▶ _TASK ITEM_
Nothing but the lines below from the one that contains "создание логотипа?" through the one that contains "PEUGEOT 206 Ersatzteile" should be retyped, exactly and including both ends. Do not include pictures.

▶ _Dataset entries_
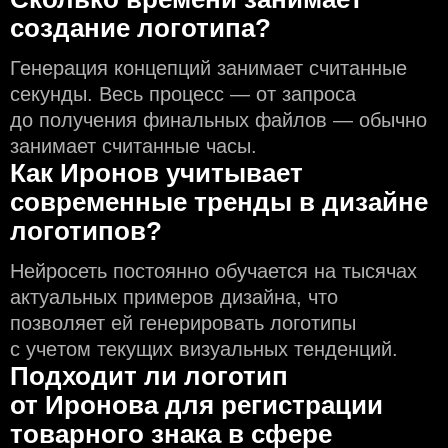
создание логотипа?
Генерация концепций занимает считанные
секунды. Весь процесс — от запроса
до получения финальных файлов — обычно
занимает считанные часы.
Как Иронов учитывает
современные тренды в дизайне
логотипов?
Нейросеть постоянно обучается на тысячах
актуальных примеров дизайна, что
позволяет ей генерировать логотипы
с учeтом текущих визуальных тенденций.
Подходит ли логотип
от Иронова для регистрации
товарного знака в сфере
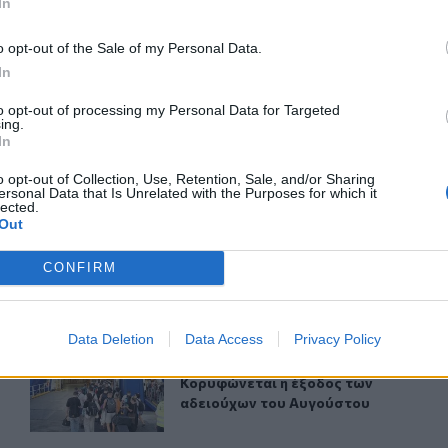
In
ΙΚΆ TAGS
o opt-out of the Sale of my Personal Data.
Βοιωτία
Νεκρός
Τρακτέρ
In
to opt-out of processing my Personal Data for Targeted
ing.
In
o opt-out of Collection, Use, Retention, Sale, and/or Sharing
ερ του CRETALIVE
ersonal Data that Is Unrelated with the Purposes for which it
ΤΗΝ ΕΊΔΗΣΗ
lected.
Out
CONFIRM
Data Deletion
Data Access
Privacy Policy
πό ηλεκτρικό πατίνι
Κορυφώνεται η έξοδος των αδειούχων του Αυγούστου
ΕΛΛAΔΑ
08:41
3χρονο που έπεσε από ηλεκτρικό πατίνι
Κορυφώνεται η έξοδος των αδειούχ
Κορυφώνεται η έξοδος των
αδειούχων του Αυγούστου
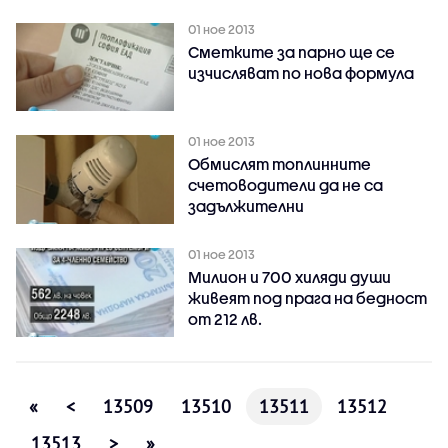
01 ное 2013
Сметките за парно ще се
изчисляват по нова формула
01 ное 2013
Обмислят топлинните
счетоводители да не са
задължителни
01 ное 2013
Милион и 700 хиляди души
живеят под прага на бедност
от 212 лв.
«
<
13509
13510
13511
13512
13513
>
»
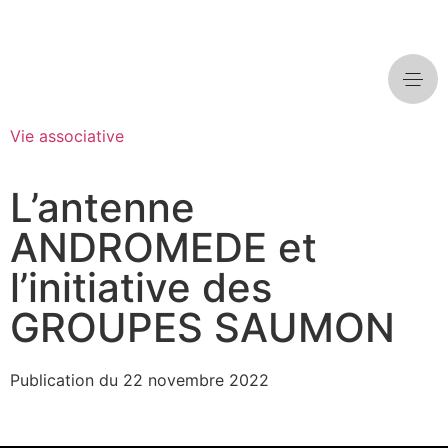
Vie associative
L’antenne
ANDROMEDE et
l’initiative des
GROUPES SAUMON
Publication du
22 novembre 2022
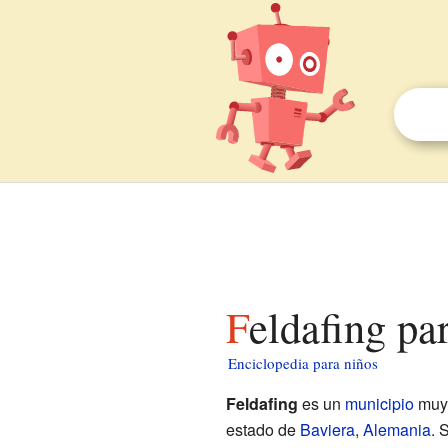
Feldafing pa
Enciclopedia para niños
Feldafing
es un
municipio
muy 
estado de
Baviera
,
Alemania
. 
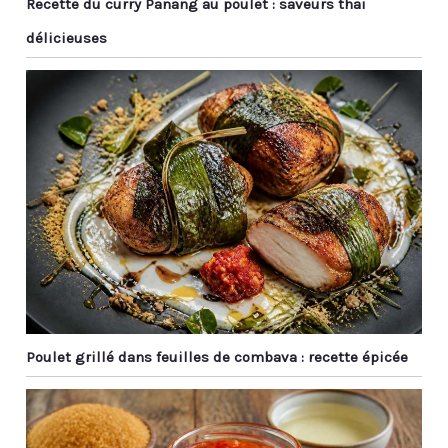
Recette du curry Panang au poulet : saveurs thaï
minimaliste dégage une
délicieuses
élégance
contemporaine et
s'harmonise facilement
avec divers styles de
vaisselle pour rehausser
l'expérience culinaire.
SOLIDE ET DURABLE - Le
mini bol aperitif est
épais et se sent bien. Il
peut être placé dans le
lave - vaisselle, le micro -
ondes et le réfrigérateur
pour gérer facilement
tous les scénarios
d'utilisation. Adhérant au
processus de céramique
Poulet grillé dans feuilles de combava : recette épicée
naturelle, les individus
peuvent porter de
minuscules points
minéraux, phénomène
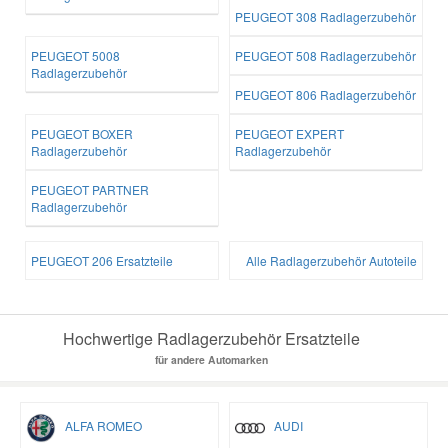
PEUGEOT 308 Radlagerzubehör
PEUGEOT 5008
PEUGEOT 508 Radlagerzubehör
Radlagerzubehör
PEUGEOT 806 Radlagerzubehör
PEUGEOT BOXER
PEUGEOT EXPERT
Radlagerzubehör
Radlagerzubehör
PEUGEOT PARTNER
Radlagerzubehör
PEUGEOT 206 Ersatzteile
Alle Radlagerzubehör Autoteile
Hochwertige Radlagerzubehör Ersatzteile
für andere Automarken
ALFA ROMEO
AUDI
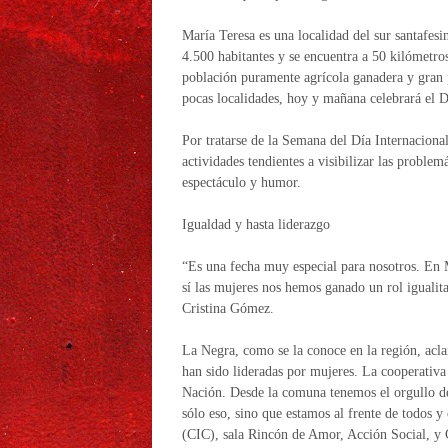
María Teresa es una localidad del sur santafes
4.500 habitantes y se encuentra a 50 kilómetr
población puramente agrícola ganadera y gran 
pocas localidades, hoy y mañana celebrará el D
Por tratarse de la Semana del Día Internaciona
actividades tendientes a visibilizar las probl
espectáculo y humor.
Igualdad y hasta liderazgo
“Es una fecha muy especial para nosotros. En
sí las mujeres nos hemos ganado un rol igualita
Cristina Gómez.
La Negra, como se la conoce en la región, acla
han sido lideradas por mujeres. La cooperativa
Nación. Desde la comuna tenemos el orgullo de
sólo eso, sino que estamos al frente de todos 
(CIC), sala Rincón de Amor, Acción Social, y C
* * *
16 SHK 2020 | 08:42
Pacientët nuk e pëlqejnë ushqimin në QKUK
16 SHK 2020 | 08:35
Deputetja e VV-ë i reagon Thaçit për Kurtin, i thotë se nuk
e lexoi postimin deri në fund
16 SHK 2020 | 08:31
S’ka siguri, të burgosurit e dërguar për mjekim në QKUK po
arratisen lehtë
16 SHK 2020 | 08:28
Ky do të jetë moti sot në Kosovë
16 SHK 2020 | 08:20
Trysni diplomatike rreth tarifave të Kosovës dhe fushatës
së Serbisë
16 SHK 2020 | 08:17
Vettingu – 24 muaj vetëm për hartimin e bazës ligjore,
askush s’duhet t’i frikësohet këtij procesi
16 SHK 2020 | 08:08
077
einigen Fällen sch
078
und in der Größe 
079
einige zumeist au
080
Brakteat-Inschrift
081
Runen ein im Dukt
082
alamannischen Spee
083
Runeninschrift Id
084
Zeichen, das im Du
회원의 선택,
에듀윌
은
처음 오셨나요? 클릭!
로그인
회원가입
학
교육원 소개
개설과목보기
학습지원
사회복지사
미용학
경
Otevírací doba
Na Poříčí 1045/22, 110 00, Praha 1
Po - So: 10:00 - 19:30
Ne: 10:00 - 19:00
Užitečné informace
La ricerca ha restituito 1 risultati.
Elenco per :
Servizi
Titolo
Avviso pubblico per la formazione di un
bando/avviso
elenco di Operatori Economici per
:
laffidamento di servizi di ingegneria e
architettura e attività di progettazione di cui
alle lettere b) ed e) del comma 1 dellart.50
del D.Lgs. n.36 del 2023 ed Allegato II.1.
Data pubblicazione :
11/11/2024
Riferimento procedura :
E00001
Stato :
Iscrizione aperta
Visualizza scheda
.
---
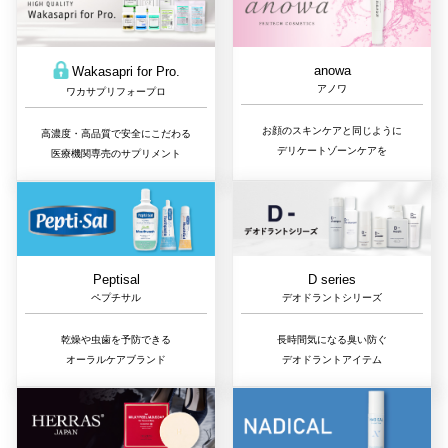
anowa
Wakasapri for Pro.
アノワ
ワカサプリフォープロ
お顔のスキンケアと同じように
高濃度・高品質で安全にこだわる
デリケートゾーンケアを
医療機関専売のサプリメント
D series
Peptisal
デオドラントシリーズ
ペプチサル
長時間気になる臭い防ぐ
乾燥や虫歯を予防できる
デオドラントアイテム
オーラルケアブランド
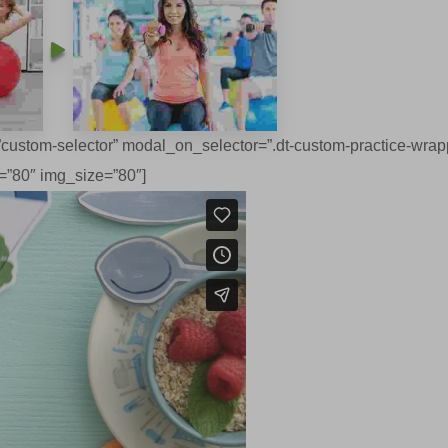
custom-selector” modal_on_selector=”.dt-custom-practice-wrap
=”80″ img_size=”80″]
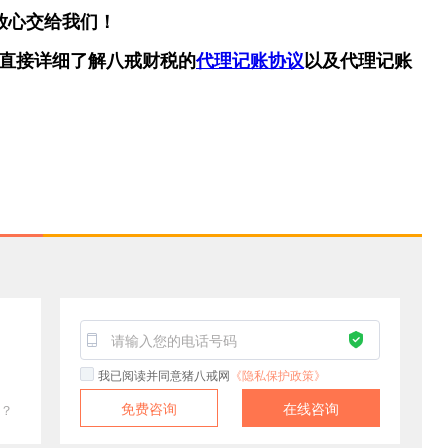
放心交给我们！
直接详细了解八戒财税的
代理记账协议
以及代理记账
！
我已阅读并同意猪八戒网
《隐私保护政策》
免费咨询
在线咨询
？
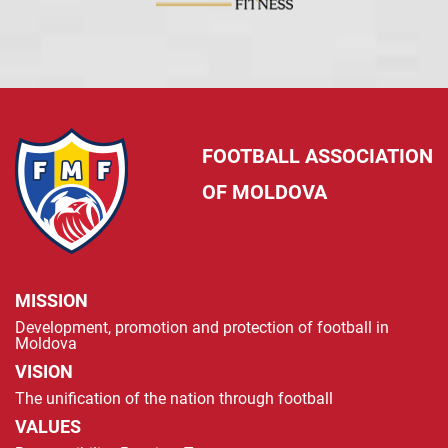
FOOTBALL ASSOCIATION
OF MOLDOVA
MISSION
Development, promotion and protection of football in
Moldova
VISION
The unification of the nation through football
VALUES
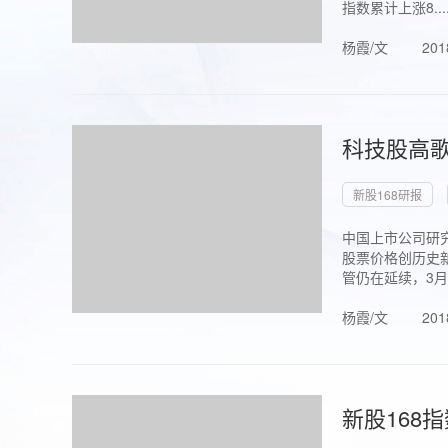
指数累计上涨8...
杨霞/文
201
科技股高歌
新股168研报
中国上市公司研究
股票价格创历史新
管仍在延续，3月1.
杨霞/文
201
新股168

▶ _SOLUTION FOR THIS TASK_
создание логотипа?
Генерация концепций занимает считанные
секунды. Весь процесс — от запроса
до получения финальных файлов — обычно
занимает считанные часы.
Как Иронов учитывает
современные тренды в дизайне
логотипов?
Нейросеть постоянно обучается на тысячах
актуальных примеров дизайна, что
позволяет ей генерировать логотипы
с учeтом текущих визуальных тенденций.
Подходит ли логотип
от Иронова для регистрации
товарного знака в сфере
In
ΙΚΆ TAGS
o opt-out of the Sale of my Personal Data.
Βοιωτία
Νεκρός
Τρακτέρ
In
to opt-out of processing my Personal Data for Targeted
ing.
In
o opt-out of Collection, Use, Retention, Sale, and/or Sharing
ερ του CRETALIVE
ersonal Data that Is Unrelated with the Purposes for which it
ΤΗΝ ΕΊΔΗΣΗ
lected.
Out
CONFIRM
Data Deletion
Data Access
Privacy Policy
πό ηλεκτρικό πατίνι
Κορυφώνεται η έξοδος των αδειούχων του Αυγούστου
ΕΛΛAΔΑ
08:41
3χρονο που έπεσε από ηλεκτρικό πατίνι
Κορυφώνεται η έξοδος των αδειούχ
Κορυφώνεται η έξοδος των
αδειούχων του Αυγούστου
01 ное 2013
Сметките за парно ще се
изчисляват по нова формула
01 ное 2013
Обмислят топлинните
счетоводители да не са
задължителни
01 ное 2013
Милион и 700 хиляди души
живеят под прага на бедност
от 212 лв.
«
<
13509
13510
13511
13512
13513
>
»
Vie associative
L’antenne
ANDROMEDE et
l’initiative des
GROUPES SAUMON
Publication du
22 novembre 2022
Feldafing pa
Enciclopedia para niños
Feldafing
es un
municipio
muy 
estado de
Baviera
,
Alemania
. 
Recette du curry Panang au poulet : saveurs thaï
minimaliste dégage une
délicieuses
élégance
contemporaine et
s'harmonise facilement
avec divers styles de
vaisselle pour rehausser
l'expérience culinaire.
SOLIDE ET DURABLE - Le
mini bol aperitif est
épais et se sent bien. Il
peut être placé dans le
lave - vaisselle, le micro -
ondes et le réfrigérateur
pour gérer facilement
tous les scénarios
d'utilisation. Adhérant au
processus de céramique
Poulet grillé dans feuilles de combava : recette épicée
naturelle, les individus
peuvent porter de
minuscules points
minéraux, phénomène
PEUGEOT 308 Radlagerzubehör
PEUGEOT 5008
PEUGEOT 508 Radlagerzubehör
Radlagerzubehör
PEUGEOT 806 Radlagerzubehör
PEUGEOT BOXER
PEUGEOT EXPERT
Radlagerzubehör
Radlagerzubehör
PEUGEOT PARTNER
Radlagerzubehör
PEUGEOT 206 Ersatzteile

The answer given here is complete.